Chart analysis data
++++

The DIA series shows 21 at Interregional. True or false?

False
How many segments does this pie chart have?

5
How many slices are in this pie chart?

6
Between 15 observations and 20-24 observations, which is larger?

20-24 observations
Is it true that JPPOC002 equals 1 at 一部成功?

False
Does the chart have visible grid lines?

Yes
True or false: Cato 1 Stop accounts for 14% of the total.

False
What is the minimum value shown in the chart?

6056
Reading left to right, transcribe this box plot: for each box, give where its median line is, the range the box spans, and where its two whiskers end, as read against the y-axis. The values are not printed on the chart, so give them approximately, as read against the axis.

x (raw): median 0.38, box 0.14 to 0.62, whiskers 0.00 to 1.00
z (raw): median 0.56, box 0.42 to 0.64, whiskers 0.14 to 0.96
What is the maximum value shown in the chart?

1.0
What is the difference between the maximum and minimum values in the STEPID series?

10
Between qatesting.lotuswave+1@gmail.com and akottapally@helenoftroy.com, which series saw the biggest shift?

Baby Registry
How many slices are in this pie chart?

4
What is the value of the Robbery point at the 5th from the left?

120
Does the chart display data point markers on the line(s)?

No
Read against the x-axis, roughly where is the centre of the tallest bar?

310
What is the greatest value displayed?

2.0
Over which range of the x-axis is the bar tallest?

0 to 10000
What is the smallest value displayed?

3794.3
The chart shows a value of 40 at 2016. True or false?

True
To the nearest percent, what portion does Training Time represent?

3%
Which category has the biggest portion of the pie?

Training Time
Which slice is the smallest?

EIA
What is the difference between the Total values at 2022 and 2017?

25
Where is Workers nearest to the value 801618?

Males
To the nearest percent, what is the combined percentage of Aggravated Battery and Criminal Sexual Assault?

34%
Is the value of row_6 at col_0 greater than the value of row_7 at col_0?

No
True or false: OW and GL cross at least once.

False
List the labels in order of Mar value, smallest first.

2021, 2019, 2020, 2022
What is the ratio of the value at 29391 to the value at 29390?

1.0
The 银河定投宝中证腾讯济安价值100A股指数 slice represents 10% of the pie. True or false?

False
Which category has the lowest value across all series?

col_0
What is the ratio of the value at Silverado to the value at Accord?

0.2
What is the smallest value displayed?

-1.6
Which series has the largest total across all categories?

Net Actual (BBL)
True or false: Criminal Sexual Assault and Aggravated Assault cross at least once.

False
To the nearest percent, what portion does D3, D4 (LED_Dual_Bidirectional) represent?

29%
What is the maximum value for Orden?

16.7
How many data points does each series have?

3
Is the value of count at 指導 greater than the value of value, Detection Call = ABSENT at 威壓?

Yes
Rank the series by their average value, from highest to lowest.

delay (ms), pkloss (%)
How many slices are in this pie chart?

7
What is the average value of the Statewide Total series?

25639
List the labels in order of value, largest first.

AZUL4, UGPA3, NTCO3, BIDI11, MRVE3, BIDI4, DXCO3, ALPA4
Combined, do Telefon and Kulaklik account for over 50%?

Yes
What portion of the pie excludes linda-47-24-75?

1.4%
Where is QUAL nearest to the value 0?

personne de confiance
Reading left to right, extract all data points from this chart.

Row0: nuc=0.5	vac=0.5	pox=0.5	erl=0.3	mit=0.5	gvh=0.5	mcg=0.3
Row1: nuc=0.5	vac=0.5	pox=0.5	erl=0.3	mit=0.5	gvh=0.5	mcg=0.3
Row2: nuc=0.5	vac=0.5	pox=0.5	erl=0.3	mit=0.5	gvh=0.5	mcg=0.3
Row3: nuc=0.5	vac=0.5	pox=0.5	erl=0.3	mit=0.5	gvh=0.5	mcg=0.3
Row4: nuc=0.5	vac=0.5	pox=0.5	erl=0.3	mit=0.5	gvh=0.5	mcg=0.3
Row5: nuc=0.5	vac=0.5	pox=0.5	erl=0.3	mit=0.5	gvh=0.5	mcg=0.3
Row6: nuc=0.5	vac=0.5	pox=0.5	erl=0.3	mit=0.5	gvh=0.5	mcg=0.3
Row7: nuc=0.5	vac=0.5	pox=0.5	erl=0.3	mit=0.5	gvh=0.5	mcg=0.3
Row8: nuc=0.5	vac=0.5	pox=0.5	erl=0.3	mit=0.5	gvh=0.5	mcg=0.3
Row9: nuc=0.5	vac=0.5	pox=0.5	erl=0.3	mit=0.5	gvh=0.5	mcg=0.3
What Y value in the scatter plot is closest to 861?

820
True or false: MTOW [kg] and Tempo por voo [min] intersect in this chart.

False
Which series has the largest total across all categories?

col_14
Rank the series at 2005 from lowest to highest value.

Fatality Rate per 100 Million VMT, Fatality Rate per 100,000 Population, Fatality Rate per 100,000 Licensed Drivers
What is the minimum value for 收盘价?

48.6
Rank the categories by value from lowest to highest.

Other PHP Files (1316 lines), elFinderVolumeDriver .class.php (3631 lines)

++++

Write out the full listing above verbatim, line for line, with no changes.

◆ TASK RESPONSE
The DIA series shows 21 at Interregional. True or false?

False
How many segments does this pie chart have?

5
How many slices are in this pie chart?

6
Between 15 observations and 20-24 observations, which is larger?

20-24 observations
Is it true that JPPOC002 equals 1 at 一部成功?

False
Does the chart have visible grid lines?

Yes
True or false: Cato 1 Stop accounts for 14% of the total.

False
What is the minimum value shown in the chart?

6056
Reading left to right, transcribe this box plot: for each box, give where its median line is, the range the box spans, and where its two whiskers end, as read against the y-axis. The values are not printed on the chart, so give them approximately, as read against the axis.

x (raw): median 0.38, box 0.14 to 0.62, whiskers 0.00 to 1.00
z (raw): median 0.56, box 0.42 to 0.64, whiskers 0.14 to 0.96
What is the maximum value shown in the chart?

1.0
What is the difference between the maximum and minimum values in the STEPID series?

10
Between qatesting.lotuswave+1@gmail.com and akottapally@helenoftroy.com, which series saw the biggest shift?

Baby Registry
How many slices are in this pie chart?

4
What is the value of the Robbery point at the 5th from the left?

120
Does the chart display data point markers on the line(s)?

No
Read against the x-axis, roughly where is the centre of the tallest bar?

310
What is the greatest value displayed?

2.0
Over which range of the x-axis is the bar tallest?

0 to 10000
What is the smallest value displayed?

3794.3
The chart shows a value of 40 at 2016. True or false?

True
To the nearest percent, what portion does Training Time represent?

3%
Which category has the biggest portion of the pie?

Training Time
Which slice is the smallest?

EIA
What is the difference between the Total values at 2022 and 2017?

25
Where is Workers nearest to the value 801618?

Males
To the nearest percent, what is the combined percentage of Aggravated Battery and Criminal Sexual Assault?

34%
Is the value of row_6 at col_0 greater than the value of row_7 at col_0?

No
True or false: OW and GL cross at least once.

False
List the labels in order of Mar value, smallest first.

2021, 2019, 2020, 2022
What is the ratio of the value at 29391 to the value at 29390?

1.0
The 银河定投宝中证腾讯济安价值100A股指数 slice represents 10% of the pie. True or false?

False
Which category has the lowest value across all series?

col_0
What is the ratio of the value at Silverado to the value at Accord?

0.2
What is the smallest value displayed?

-1.6
Which series has the largest total across all categories?

Net Actual (BBL)
True or false: Criminal Sexual Assault and Aggravated Assault cross at least once.

False
To the nearest percent, what portion does D3, D4 (LED_Dual_Bidirectional) represent?

29%
What is the maximum value for Orden?

16.7
How many data points does each series have?

3
Is the value of count at 指導 greater than the value of value, Detection Call = ABSENT at 威壓?

Yes
Rank the series by their average value, from highest to lowest.

delay (ms), pkloss (%)
How many slices are in this pie chart?

7
What is the average value of the Statewide Total series?

25639
List the labels in order of value, largest first.

AZUL4, UGPA3, NTCO3, BIDI11, MRVE3, BIDI4, DXCO3, ALPA4
Combined, do Telefon and Kulaklik account for over 50%?

Yes
What portion of the pie excludes linda-47-24-75?

1.4%
Where is QUAL nearest to the value 0?

personne de confiance
Reading left to right, extract all data points from this chart.

Row0: nuc=0.5	vac=0.5	pox=0.5	erl=0.3	mit=0.5	gvh=0.5	mcg=0.3
Row1: nuc=0.5	vac=0.5	pox=0.5	erl=0.3	mit=0.5	gvh=0.5	mcg=0.3
Row2: nuc=0.5	vac=0.5	pox=0.5	erl=0.3	mit=0.5	gvh=0.5	mcg=0.3
Row3: nuc=0.5	vac=0.5	pox=0.5	erl=0.3	mit=0.5	gvh=0.5	mcg=0.3
Row4: nuc=0.5	vac=0.5	pox=0.5	erl=0.3	mit=0.5	gvh=0.5	mcg=0.3
Row5: nuc=0.5	vac=0.5	pox=0.5	erl=0.3	mit=0.5	gvh=0.5	mcg=0.3
Row6: nuc=0.5	vac=0.5	pox=0.5	erl=0.3	mit=0.5	gvh=0.5	mcg=0.3
Row7: nuc=0.5	vac=0.5	pox=0.5	erl=0.3	mit=0.5	gvh=0.5	mcg=0.3
Row8: nuc=0.5	vac=0.5	pox=0.5	erl=0.3	mit=0.5	gvh=0.5	mcg=0.3
Row9: nuc=0.5	vac=0.5	pox=0.5	erl=0.3	mit=0.5	gvh=0.5	mcg=0.3
What Y value in the scatter plot is closest to 861?

820
True or false: MTOW [kg] and Tempo por voo [min] intersect in this chart.

False
Which series has the largest total across all categories?

col_14
Rank the series at 2005 from lowest to highest value.

Fatality Rate per 100 Million VMT, Fatality Rate per 100,000 Population, Fatality Rate per 100,000 Licensed Drivers
What is the minimum value for 收盘价?

48.6
Rank the categories by value from lowest to highest.

Other PHP Files (1316 lines), elFinderVolumeDriver .class.php (3631 lines)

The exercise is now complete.